I know some churches have a party line – there was an article last week in the West about a church’s links with the liberal party and their overt promotion of them as their preferred choice. My mate attends a church that got a very strong message from the Australian Christians about why they should vote for them – and as a church were obviously nailing their colours to the mast.

I am not up for giving my support to any one group because all of them are good in their own way and flawed in their own way. And as a church I believe we are healthier for diversity than for having a party line. My ideal scenario would be to have someone who is going to vote for each of the major parties take some time on a Sunday to give us their reasons for their choice and then allow debate and questioning – kinda like our very own Q&A.

That way we get to really hear the strong and weak aspects of each group. But we won’t be having any one party take the floor to do their thing.

My take is that no one is committed to the kingdom of God as we would hope, (And I don’t think we are as committed to the kingdom of God as we would hope either…)  but that each in their own way are seeking to build a better society.

So while it might feel like a choice between stale bread and flat beer I am hopeful that we can be inspired a bit beyond that…

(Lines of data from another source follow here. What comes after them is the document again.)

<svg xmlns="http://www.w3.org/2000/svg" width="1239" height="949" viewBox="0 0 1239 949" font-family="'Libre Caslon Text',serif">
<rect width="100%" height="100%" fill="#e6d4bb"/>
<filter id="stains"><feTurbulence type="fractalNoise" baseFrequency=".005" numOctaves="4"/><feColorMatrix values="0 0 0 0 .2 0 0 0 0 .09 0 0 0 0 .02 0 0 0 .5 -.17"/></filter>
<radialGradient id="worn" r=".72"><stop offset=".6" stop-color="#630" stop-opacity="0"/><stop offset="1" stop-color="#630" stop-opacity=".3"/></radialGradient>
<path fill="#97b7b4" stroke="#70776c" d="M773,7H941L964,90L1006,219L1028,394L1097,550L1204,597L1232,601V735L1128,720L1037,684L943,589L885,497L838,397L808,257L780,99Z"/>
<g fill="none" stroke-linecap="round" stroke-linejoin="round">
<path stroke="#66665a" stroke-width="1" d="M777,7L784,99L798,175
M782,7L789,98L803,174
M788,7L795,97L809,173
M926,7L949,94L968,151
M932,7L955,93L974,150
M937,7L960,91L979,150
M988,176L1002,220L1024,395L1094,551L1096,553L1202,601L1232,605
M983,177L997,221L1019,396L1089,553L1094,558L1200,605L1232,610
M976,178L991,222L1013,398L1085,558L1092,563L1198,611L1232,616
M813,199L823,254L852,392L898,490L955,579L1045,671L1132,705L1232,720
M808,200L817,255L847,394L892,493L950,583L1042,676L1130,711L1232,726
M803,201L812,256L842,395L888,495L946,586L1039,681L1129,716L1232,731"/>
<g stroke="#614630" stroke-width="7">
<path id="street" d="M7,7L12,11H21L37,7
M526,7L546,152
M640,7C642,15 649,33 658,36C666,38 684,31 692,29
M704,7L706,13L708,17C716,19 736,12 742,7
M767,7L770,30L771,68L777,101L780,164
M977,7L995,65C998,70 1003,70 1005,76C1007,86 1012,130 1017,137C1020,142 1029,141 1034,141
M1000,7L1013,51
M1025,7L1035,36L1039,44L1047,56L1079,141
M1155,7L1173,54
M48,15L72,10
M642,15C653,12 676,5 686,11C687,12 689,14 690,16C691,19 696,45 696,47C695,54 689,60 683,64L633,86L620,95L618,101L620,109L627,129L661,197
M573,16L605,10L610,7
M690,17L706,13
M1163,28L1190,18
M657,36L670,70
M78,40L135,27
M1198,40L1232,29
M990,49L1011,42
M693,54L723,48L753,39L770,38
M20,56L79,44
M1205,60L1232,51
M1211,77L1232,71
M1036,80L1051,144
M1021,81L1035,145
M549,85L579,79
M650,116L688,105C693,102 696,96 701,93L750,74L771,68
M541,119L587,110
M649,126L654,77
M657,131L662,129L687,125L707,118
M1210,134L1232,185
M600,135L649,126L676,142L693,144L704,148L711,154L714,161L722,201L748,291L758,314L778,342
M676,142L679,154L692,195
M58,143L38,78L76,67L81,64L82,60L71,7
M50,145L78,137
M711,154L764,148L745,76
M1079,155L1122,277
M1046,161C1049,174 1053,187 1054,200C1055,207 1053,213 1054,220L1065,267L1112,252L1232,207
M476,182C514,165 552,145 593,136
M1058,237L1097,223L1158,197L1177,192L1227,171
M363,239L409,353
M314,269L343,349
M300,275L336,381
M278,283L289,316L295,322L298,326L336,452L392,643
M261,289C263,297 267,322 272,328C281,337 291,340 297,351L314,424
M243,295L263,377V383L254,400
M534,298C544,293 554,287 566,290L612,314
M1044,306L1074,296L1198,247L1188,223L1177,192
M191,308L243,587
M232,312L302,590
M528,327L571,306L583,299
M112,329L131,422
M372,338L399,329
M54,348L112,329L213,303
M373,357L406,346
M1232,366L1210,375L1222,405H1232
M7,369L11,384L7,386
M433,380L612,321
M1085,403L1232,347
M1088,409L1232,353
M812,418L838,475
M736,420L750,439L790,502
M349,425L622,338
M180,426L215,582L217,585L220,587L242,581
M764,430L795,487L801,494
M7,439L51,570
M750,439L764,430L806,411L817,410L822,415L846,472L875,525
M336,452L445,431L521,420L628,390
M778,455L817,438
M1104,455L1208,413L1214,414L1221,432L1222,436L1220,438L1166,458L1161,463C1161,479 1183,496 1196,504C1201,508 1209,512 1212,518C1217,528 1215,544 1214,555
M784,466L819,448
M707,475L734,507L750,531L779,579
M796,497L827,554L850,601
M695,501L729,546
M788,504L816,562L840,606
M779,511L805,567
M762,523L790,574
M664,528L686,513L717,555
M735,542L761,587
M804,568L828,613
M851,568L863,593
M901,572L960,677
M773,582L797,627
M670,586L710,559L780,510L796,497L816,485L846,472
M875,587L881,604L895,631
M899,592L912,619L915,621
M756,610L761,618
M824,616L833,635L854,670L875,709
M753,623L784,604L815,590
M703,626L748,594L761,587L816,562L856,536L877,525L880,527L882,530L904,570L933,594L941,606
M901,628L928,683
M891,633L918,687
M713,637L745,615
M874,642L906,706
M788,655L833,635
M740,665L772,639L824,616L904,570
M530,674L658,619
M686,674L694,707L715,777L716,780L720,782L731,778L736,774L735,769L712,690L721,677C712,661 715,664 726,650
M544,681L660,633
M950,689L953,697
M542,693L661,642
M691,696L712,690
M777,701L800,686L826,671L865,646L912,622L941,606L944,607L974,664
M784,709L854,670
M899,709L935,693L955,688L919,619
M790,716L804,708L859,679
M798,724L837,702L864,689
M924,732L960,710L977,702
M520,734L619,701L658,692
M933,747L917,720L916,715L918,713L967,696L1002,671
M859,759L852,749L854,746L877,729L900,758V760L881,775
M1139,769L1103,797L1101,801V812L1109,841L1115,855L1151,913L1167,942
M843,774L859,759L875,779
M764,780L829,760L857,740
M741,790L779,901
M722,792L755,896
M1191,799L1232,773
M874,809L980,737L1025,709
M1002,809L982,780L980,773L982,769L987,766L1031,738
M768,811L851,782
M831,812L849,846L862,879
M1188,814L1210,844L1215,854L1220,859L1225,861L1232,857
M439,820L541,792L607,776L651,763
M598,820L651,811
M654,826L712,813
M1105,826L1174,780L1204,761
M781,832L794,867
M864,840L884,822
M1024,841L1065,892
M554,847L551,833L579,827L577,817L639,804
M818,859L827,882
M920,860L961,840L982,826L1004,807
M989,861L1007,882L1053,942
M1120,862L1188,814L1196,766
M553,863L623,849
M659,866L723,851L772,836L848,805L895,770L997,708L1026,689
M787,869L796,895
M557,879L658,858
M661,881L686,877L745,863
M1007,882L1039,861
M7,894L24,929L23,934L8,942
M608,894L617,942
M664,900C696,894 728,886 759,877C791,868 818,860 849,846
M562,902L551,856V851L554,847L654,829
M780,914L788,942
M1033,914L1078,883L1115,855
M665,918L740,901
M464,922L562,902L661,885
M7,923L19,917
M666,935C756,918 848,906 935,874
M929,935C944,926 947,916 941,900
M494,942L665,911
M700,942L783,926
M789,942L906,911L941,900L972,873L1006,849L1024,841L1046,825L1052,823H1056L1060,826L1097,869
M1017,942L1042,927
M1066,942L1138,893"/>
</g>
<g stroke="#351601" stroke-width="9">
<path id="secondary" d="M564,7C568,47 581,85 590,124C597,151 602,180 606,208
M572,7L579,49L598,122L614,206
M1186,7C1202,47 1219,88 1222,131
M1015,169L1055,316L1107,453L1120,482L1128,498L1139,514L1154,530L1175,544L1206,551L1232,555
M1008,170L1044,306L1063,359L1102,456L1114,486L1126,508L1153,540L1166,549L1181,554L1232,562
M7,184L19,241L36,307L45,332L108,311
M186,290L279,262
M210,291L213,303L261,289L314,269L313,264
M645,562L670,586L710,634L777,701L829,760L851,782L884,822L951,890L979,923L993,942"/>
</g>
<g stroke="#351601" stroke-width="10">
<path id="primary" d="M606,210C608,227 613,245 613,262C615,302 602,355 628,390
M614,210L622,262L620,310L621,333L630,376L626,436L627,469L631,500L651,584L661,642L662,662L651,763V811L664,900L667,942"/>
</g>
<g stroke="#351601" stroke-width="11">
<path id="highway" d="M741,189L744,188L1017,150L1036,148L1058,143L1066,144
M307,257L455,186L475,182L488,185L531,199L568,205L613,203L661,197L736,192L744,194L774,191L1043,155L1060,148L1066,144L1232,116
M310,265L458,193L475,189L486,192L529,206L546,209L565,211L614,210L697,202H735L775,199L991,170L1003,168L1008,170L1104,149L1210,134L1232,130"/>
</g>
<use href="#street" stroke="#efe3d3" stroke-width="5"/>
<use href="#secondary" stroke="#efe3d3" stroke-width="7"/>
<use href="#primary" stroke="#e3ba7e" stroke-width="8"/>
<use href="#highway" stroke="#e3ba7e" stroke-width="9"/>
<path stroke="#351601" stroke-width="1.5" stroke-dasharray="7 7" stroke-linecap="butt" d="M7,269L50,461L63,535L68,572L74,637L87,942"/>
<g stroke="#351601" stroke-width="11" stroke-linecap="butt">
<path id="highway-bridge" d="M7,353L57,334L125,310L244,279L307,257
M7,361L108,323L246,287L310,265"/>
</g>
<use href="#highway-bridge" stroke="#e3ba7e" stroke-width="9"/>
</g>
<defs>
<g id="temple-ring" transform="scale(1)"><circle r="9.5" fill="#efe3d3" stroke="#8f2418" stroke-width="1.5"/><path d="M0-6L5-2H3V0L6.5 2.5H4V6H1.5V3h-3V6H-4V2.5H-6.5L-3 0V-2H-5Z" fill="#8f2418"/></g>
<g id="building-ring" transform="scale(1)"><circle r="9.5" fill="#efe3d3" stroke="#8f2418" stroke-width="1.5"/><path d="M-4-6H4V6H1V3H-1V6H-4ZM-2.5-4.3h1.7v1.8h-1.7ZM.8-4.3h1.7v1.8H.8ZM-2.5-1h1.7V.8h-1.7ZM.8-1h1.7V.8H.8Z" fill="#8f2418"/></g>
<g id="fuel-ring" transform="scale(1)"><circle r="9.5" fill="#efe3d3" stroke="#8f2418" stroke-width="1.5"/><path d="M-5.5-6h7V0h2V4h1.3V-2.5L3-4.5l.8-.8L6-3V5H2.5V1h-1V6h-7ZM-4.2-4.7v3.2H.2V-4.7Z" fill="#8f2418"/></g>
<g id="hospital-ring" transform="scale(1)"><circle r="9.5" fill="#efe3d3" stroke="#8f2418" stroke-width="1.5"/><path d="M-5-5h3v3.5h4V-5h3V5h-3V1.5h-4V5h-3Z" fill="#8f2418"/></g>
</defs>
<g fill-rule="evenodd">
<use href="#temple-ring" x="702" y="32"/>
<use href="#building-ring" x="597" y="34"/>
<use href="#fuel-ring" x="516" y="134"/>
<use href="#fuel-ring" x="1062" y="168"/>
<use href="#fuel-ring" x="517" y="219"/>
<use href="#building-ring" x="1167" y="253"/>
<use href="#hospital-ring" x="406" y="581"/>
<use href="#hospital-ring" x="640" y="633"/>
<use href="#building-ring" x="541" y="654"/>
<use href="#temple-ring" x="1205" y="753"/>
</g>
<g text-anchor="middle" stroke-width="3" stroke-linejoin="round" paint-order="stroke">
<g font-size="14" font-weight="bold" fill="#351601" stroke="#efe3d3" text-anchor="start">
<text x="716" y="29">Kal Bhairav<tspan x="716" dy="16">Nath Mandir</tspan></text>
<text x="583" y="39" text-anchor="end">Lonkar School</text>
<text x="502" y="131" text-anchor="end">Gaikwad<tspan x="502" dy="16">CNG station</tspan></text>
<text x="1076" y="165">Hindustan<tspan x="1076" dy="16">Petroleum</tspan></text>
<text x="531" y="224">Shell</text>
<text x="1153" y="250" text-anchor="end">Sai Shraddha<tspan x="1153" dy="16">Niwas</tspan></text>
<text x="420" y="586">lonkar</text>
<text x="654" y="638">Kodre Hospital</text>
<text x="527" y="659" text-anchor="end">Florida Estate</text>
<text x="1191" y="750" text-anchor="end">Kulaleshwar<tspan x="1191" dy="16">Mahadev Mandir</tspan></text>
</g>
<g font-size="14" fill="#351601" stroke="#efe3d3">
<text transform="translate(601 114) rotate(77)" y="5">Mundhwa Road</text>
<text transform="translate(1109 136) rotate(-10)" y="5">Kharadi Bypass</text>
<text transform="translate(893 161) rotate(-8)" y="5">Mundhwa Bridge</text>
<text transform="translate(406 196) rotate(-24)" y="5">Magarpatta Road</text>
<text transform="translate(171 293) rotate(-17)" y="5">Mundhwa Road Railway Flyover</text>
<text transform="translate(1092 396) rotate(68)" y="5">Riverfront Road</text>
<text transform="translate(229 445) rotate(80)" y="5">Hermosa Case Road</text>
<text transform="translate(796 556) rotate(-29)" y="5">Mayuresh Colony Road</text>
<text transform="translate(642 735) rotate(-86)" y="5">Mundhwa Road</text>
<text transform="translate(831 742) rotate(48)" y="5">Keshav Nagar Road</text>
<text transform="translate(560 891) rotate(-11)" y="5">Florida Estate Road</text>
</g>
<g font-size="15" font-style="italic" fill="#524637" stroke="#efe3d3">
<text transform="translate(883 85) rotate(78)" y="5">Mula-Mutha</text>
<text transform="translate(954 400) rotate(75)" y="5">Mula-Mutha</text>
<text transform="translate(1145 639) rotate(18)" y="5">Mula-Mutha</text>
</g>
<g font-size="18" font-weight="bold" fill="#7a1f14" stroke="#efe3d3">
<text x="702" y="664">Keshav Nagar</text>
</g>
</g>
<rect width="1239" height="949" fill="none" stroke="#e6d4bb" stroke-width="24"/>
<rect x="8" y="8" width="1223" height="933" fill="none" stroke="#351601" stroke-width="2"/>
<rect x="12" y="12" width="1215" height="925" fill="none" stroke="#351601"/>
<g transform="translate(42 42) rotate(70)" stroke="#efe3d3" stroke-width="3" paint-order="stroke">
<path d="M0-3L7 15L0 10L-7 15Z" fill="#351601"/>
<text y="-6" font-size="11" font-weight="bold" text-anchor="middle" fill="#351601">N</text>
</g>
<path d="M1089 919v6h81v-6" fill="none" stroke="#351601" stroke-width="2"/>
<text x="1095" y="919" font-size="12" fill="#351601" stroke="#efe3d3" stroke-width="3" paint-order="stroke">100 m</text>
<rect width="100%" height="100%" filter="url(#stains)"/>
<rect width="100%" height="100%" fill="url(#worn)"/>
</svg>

I haven’t made up mind yet as to who will get my vote. Last time I voted Green, as I felt their justice and environmental policies led us in a kingdom direction, even if I disagreed with their stance on some of the moral issues.  I know this choice had some people question my integrity as a Christian leader. I’m ok with that, as I knew it would happen, but I was disappointed when Bob Brown came out swinging for gay marriage as his first priority.

This time I am puzzled. The asylum seeker question is a significant justice issue and I had hoped Kev would be as good as his word and the do the right thing here, but clearly too many votes are at stake. He has really caved in. Clearly Abbott has no time for them, but at least he has been up front from the get go. The CDP and Australian Christians probably need to have another read of the Bible quite frankly, while the Greens are much more open and compassionate.

Anyway, my hope is that as a Christian community we will take the time, make the effort and use our brains to reach a sensible vote, given that no choice is perfect.

7 thoughts on “Flat Beer or Stale Bread?

  1. great post mate. want to start a political part with me? I was thinking disgust with our political leaders was a poor reason to get into politics. but then I thought, ‘actually, its a fine reason!’
    I don’t think I am serious about entering politics. but I am serious about being disgusted.

  2. It is not a good look that the conservative Christians with near-identical policies (at least compared to the whole political landscape) have divided into separate parties. Just like the history of protestantism itself.

  3. Hamo,

    again your wisdom shines through. I have taken the liberty of giving you a good wrap and posting a link to your post.


  4. The ‘vote-compass’ site was a good way of answering some of the questions you posed, and places people on a graph which shows which ‘flavour’ of politics they are likely to agree with… even if there are topics that the party in that quadrant do ‘wrong’ according to your own internal voice.

    • Yeah toddy – I found it pretty accurate but I didn’t have an opinion on everything – some of it I have no idea about!